--- Begin TEXT SEGMENT ---

[ToC]

 

REVIEW

Lucy Corin, One Hundred Apocalypses and Other Apocalypses, McSweeney's, 2013

[Review Guidelines]

What does the work of Lucy Corin resist? Resistance is a thing I admire and associate with morals, or maybe ethics. Principles, at the very least, which seems like a good word, a word with fewer religious connotations. In any case when principled writers put certain words in certain places they are building something new, something only they can see. Lucy Corin built the end of the world one hundred and three times and in doing so resisted explosions, the crying masses, and hot end-of-world sex.

This is charming and contrary both.

*

The table of contents in One Hundred Apocalypses and Other Apocalypses promises three longish stories followed by "A Hundred Apocalypses," which I read first, in an order that made sense to me. I love collections of delectable brevities, invitations to take a breath between, reposition myself in the chair, and then lunge into a new headspace.

I confess: I couldn't seem to brunt my way through it, couldn't just sit down and plow. It invites metaphor-making, this book does, and in the time I lingered over it, comparisons kept occurring themselves to me: tunneling underneath one great and ruined landscape. Wandering an epiphanic minefield. Assuming the hazy essence of an omnipotent and voyeuristic godlet, only to swoop among myriad subjects and nose in on their intimate endtimes. 

The trouble is these apocalypses all achieve meaning in such different ways. Sure they share some movement strategies, but every one of the hundred demands to be remarked-upon. And so how to characterize the book—it not being feasible, in this context anyhow, to discuss all hundred endings, all hundred-and-three facets to the crystal?

Actually this seems like a problem only if I'm trying to deliver some broad, homogeneous swath of analysis, or maybe a cute capsule you might dissolve in your cheek.

*

And so every once in a while the apocalypse presents itself promptly, in the expected attire; just as sometimes, in life, you can point to a situation and say that is going to end poorly and then it does (see: "The New Me"). You expect explosions and then you get them. Sometimes the apocalypse happened long beforehand, and the scene you read is the postapocalyptic quotidian, fractious and moody and funny as fuck (see: "Hot Ticket"). Sometimes the apocalypse is other people (see: "Math"; see: "Coming to Life"; see "Journalist"), and sometimes it is a tool or a trick, a precious artifact we all should wish to own (see: "Rate this Apocalypse"). Most of the time, though, the apocalypse is a visceral experience Corin asks us to live and think through (see: "Ways of Learning"; see "Dream Girl"; see "Sail, Hull, Jibs"; see what you want to see in them, but each one contains a focal point, a small, dense nexus of necessary thought, a present for you to take your time disrobing).

*

I want to talk about "Tahiti," an apocalypse that houses one of the visible apocalypses. Actually I want "Tahiti" to tell you why it's worth talking about—and I'm not even giving you the first sentence, which is like a seven-layer punch to the gut:

She took a piece of ice into her mouth and let it hurt, perhaps the last ice on earth. She took a look at the house and felt pickled. She turned her mind toward the several moments in her history that were worth considering, and watched the ideas turn in the atmosphere like model planets and then fail. Home, home, home is where you used to think you wanted to go. (131)

The saddest thing is not the end of the world.

--- End TEXT SEGMENT ---
--- Begin GIVEN DATA ---

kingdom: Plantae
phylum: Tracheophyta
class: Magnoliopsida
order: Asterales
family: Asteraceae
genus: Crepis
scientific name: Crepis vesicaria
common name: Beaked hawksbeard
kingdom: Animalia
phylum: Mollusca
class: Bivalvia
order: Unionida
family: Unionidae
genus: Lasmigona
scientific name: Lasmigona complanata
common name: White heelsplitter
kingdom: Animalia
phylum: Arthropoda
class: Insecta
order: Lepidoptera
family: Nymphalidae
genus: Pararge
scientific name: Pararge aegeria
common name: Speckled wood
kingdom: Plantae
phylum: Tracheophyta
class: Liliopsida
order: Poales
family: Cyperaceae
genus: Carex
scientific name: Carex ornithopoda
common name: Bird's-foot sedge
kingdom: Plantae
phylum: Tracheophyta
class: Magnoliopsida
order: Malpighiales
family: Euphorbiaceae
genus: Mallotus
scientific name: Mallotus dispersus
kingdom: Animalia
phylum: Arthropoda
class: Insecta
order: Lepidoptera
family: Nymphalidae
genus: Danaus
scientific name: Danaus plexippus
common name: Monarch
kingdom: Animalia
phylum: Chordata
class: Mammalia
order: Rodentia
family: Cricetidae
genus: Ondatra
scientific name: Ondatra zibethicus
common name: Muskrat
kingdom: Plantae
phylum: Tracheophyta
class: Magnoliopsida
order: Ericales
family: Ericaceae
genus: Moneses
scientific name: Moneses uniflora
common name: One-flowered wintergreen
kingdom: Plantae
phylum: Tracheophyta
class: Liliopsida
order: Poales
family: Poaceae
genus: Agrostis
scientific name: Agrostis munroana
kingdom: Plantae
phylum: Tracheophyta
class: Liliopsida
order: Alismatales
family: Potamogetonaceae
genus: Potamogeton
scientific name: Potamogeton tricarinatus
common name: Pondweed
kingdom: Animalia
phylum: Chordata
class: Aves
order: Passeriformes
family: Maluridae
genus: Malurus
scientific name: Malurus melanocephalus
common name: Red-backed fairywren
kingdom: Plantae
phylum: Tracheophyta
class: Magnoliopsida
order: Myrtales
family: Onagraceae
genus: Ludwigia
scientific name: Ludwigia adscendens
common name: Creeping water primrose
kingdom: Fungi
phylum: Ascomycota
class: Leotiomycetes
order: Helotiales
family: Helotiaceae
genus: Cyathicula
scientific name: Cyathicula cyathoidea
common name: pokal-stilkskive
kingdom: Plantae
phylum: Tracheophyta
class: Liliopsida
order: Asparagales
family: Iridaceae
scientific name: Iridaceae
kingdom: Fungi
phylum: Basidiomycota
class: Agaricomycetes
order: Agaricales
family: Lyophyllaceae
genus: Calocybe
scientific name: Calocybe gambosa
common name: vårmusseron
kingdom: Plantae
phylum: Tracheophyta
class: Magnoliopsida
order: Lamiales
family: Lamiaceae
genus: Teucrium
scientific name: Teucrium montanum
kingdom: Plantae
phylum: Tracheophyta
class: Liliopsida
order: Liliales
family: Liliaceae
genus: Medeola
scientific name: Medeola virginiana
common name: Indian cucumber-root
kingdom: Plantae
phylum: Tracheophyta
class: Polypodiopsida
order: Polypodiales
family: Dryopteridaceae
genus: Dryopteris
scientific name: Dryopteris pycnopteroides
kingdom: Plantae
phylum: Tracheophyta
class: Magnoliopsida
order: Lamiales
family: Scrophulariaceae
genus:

--- End GIVEN DATA ---

» WHAT IS ASKED:
1. From the review of One Hundred Apocalypses and Other Apocalypses, extract the passage starting with "[Review Guidelines]" and going on through "a new headspace.".
2. Summarize the review of One Hundred Apocalypses and Other Apocalypses in two sentences.
3. According to the review of One Hundred Apocalypses and Other Apocalypses, which part of the book did the reviewer read first?

» ANSWERS TO EACH TASK:
1.
[Review Guidelines]

What does the work of Lucy Corin resist? Resistance is a thing I admire and associate with morals, or maybe ethics. Principles, at the very least, which seems like a good word, a word with fewer religious connotations. In any case when principled writers put certain words in certain places they are building something new, something only they can see. Lucy Corin built the end of the world one hundred and three times and in doing so resisted explosions, the crying masses, and hot end-of-world sex.

This is charming and contrary both.

*

The table of contents in One Hundred Apocalypses and Other Apocalypses promises three longish stories followed by "A Hundred Apocalypses," which I read first, in an order that made sense to me. I love collections of delectable brevities, invitations to take a breath between, reposition myself in the chair, and then lunge into a new headspace.

2. The review of Lucy Corin's One Hundred Apocalypses and Other Apocalypses (McSweeney's, 2013) says Corin built the end of the world one hundred and three times while resisting explosions, the crying masses, and hot end-of-world sex. The reviewer read "A Hundred Apocalypses" first, notes that each apocalypse achieves meaning in a different way and demands to be remarked upon, and singles out "Tahiti" as worth talking about.

3. "A Hundred Apocalypses"